Ensino vs. vida real
Ana Gabriela Cabilhas afirmou que quando os alunos chegam ao ensino superior, e ainda mais durante a pandemia, “há um defraudar de expectativas porque pertencem a uma geração mais digital” e o ensino superior, na maioria dos casos, não demonstra estar preparado nem acompanha a evolução tecnológica.
Um dos problemas do ensino actual em Portugal, defendeu, é a diferença que existe entre o sistema de ensino e a vida real.
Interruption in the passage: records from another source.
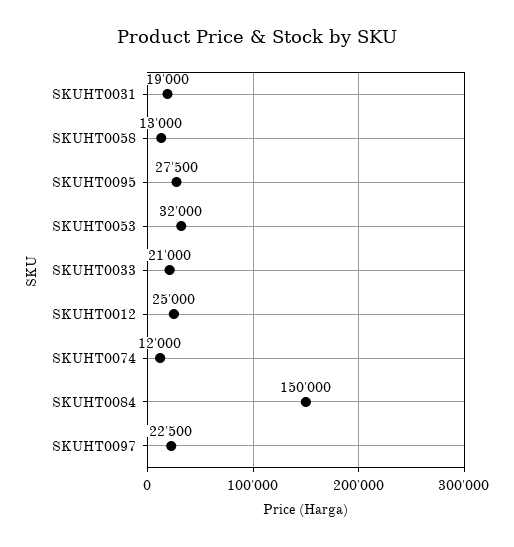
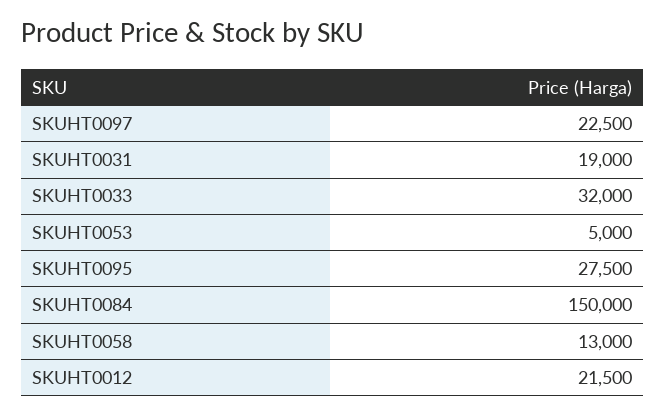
  {
    "SKUHT0031": 19000,
    "SKUHT0058": 13000,
    "SKUHT0095": 27500,
-   "SKUHT0053": 32000,
+   "SKUHT0053": 5000,
-   "SKUHT0033": 21000,
+   "SKUHT0033": 32000,
-   "SKUHT0012": 25000,
+   "SKUHT0012": 21500,
-   "SKUHT0074": 12000,
    "SKUHT0084": 150000,
    "SKUHT0097": 22500
  }

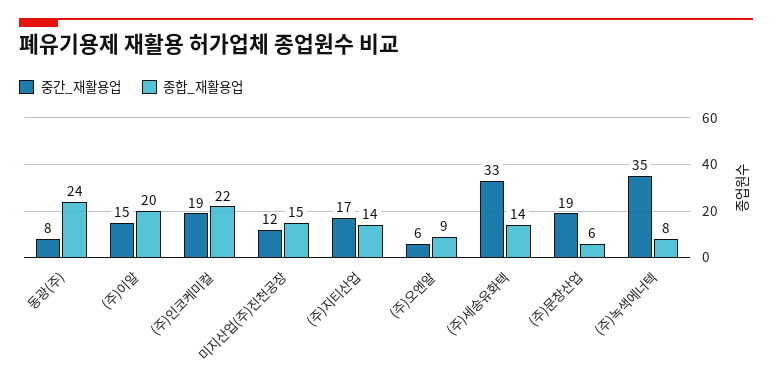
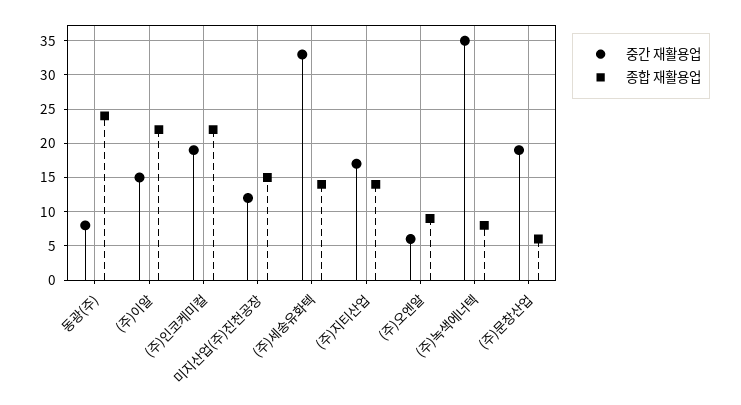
  {
    "중간_재활용업": {
      "동광(주)": 8,
      "(주)이알": 15,
      "(주)인코케미컬": 19,
      "미지산업(주)진천공장": 12,
      "(주)지티산업": 17,
      "(주)오엔알": 6,
      "(주)세송유화텍": 33,
      "(주)문창산업": 19,
      "(주)녹색에너텍": 35
    },
    "종합_재활용업": {
      "동광(주)": 24,
-     "(주)이알": 20,
+     "(주)이알": 22,
      "(주)인코케미컬": 22,
      "미지산업(주)진천공장": 15,
      "(주)지티산업": 14,
      "(주)오엔알": 9,
      "(주)세송유화텍": 14,
      "(주)문창산업": 6,
      "(주)녹색에너텍": 8
    }
  }

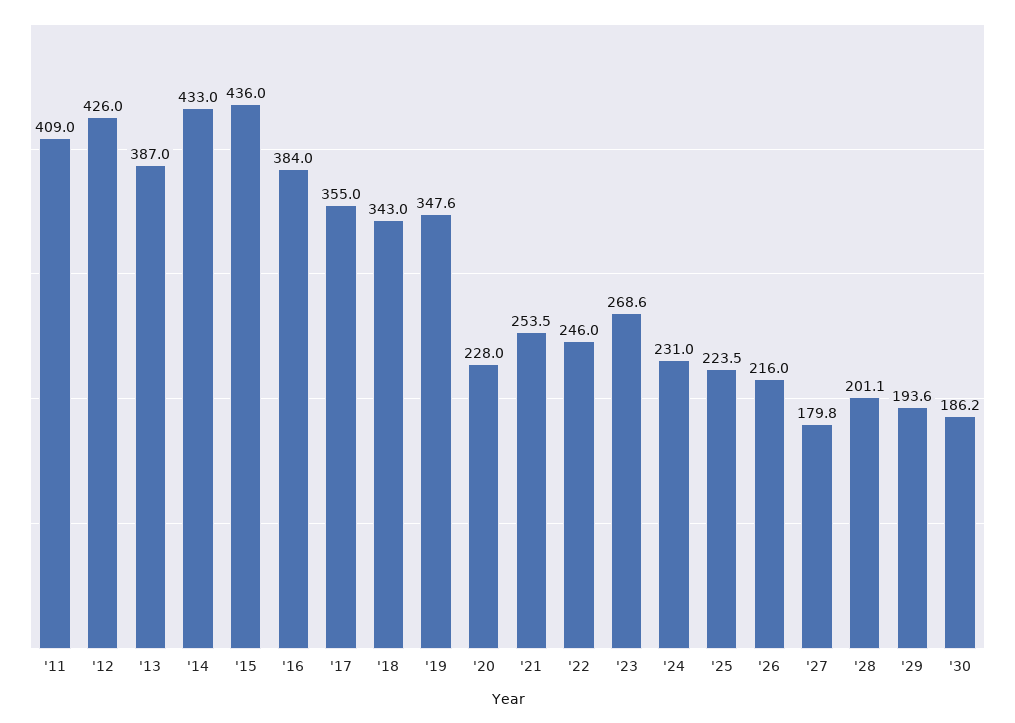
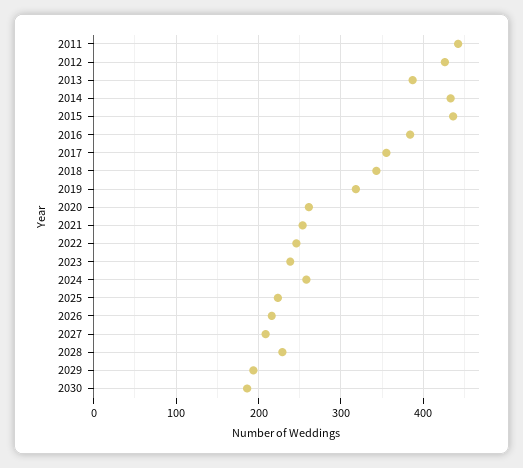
  {
-   "'11": 409,
+   "'11": 440,
    "'12": 426,
    "'13": 387,
    "'14": 433,
    "'15": 436,
    "'16": 384,
    "'17": 355,
    "'18": 343,
-   "'19": 347.6,
+   "'19": 320,
-   "'20": 228,
+   "'20": 260,
    "'21": 253.5,
    "'22": 246,
-   "'23": 268.6,
+   "'23": 240,
-   "'24": 231,
+   "'24": 260,
    "'25": 223.5,
    "'26": 216,
-   "'27": 179.8,
+   "'27": 210,
-   "'28": 201.1,
+   "'28": 230,
    "'29": 193.6,
    "'30": 186.2
  }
É importante que “estudantes do século XXI” trabalhem com métodos de ensino e ferramentas actuais e que os professores “que ainda ensinam da mesma forma que aprenderam” consigam acompanhar esta evolução, afirmou.
“É preciso concretizar com acções, apoios sociais, formações do corpo docente e pôr em prática medidas que permitam conciliar uma sala de aula física com uma virtual e aproveitar o potencial máximo que estas ferramentas têm para oferecer” acrescentou Ana Gabriela Cabilhas, colhendo o apoio dos restantes oradores.
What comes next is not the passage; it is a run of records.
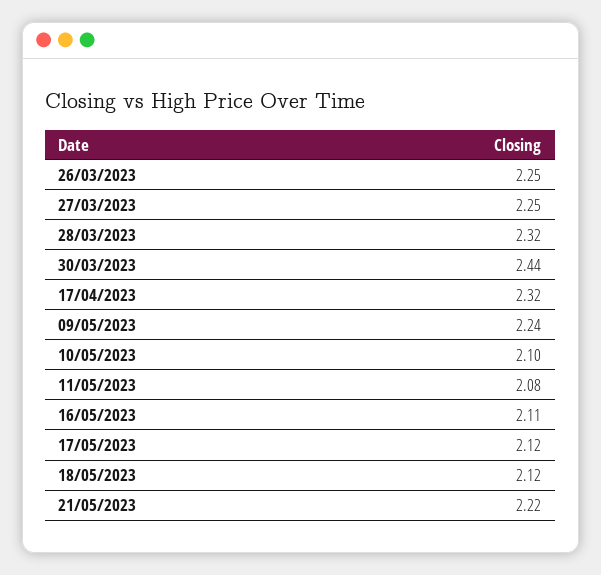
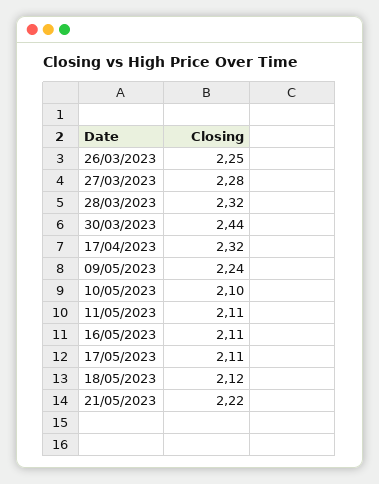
  {
    "26/03/2023": 2.25,
-   "27/03/2023": 2.25,
+   "27/03/2023": 2.28,
    "28/03/2023": 2.32,
    "30/03/2023": 2.44,
    "17/04/2023": 2.32,
    "09/05/2023": 2.24,
    "10/05/2023": 2.1,
-   "11/05/2023": 2.08,
+   "11/05/2023": 2.11,
    "16/05/2023": 2.11,
-   "17/05/2023": 2.12,
+   "17/05/2023": 2.11,
    "18/05/2023": 2.12,
    "21/05/2023": 2.22
  }

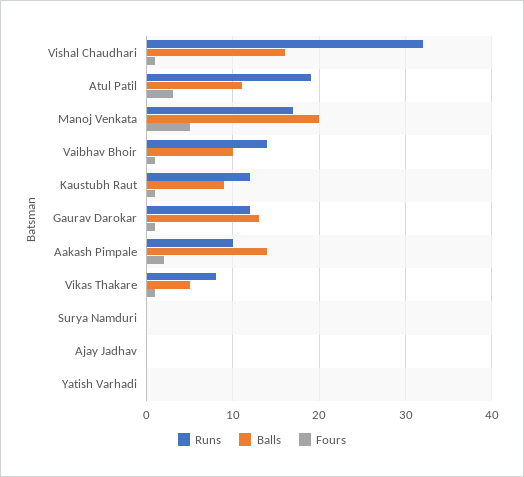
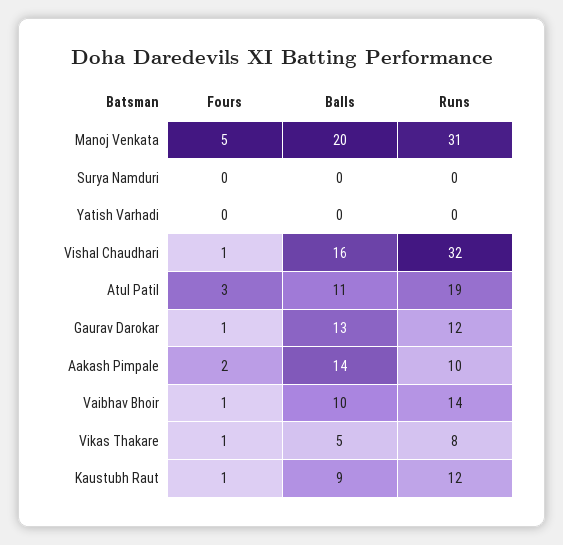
  {
    "Runs": {
      "Vishal Chaudhari": 32,
      "Atul Patil": 19,
-     "Manoj Venkata": 17,
+     "Manoj Venkata": 31,
      "Vaibhav Bhoir": 14,
      "Kaustubh Raut": 12,
      "Gaurav Darokar": 12,
      "Aakash Pimpale": 10,
      "Vikas Thakare": 8,
      "Surya Namduri": 0,
-     "Ajay Jadhav": 0,
      "Yatish Varhadi": 0
    },
    "Balls": {
      "Vishal Chaudhari": 16,
      "Atul Patil": 11,
      "Manoj Venkata": 20,
      "Vaibhav Bhoir": 10,
      "Kaustubh Raut": 9,
      "Gaurav Darokar": 13,
      "Aakash Pimpale": 14,
      "Vikas Thakare": 5,
      "Surya Namduri": 0,
-     "Ajay Jadhav": 0,
      "Yatish Varhadi": 0
    },
    "Fours": {
      "Vishal Chaudhari": 1,
      "Atul Patil": 3,
      "Manoj Venkata": 5,
      "Vaibhav Bhoir": 1,
      "Kaustubh Raut": 1,
      "Gaurav Darokar": 1,
      "Aakash Pimpale": 2,
      "Vikas Thakare": 1,
      "Surya Namduri": 0,
-     "Ajay Jadhav": 0,
      "Yatish Varhadi": 0
    }
  }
António José Paiva, que terminou os estudos há quase três décadas, admitiu que nos seus tempos de estudante já tinha as mesmas queixas e reivindicações que a federação académica apresenta nos dias de hoje, e concordou que “existe uma diferença enorme entre o ensino e a realidade”.
Os “nativos digitais”
No final da conversa, a presidente da FAP utilizou o termo “nativos digitais” para descrever os jovens da actualidade, expressão que criou alguma discussão no painel de oradores.
Rui Pacheco diz que “não se pode cair no erro de assumir que todos os alunos são nativos digitais”, uma vez que, na sua perspectiva, um aluno que nunca tenha usado uma plataforma digital, como a Escola Virtual, não o consegue fazer sozinho e “é necessário que os alunos sejam formados para utilizar estas ferramentas”.
A investigadora Sílvia Couvaneiro apresentou uma opinião semelhante, afirmando que “dizer que todos os alunos são nativos digitais não é muito correcto”, já que existem estudantes que não são muito adeptos do digital.
Para António José Paiva, a linguagem digital é inclusiva, não os alunos, que apesar de serem utilizadores desta tecnologia e de se adaptarem com mais facilidade, continuam a precisar de formação para “trabalharem a literacia digital”.
Ana Gabriela Cabilhas acabaria por precisar que utilizou o termo “nativos digitais” para se referir aos jovens estudantes como pessoas que já nasceram na era digital, reforçando a ideia de que encontra na academia “uma barreira entre o mundo real e a digitalização no ensino”.
Sobre a inclusão, o tema em destaque no debate, Sílvia Couvaneiro partilhou com a plateia uma história que aconteceu numa das formações que participou e conta que uma das oradoras, que é invisual, editou vídeos e produziu uma banda sonora para um trabalho, mostrando que “a tecnologia e o digital dão a todas as pessoas uma vivência mais inclusiva” e que estes meios se revelam como “ferramentas poderosas para promover a inclusão”.
Houve ainda tempo para se falar de inteligência artificial e o aparecimento de plataformas como o ChatGPT, onde se chegou a uma conclusão unânime entre os oradores: estas ferramentas devem actuar como ponto de partida e auxiliar os estudantes, mas é fundamental que a partir daí cada um desenvolva a sua reflexão e demonstre sentido crítico no desenvolvimento das suas ideias e opiniões.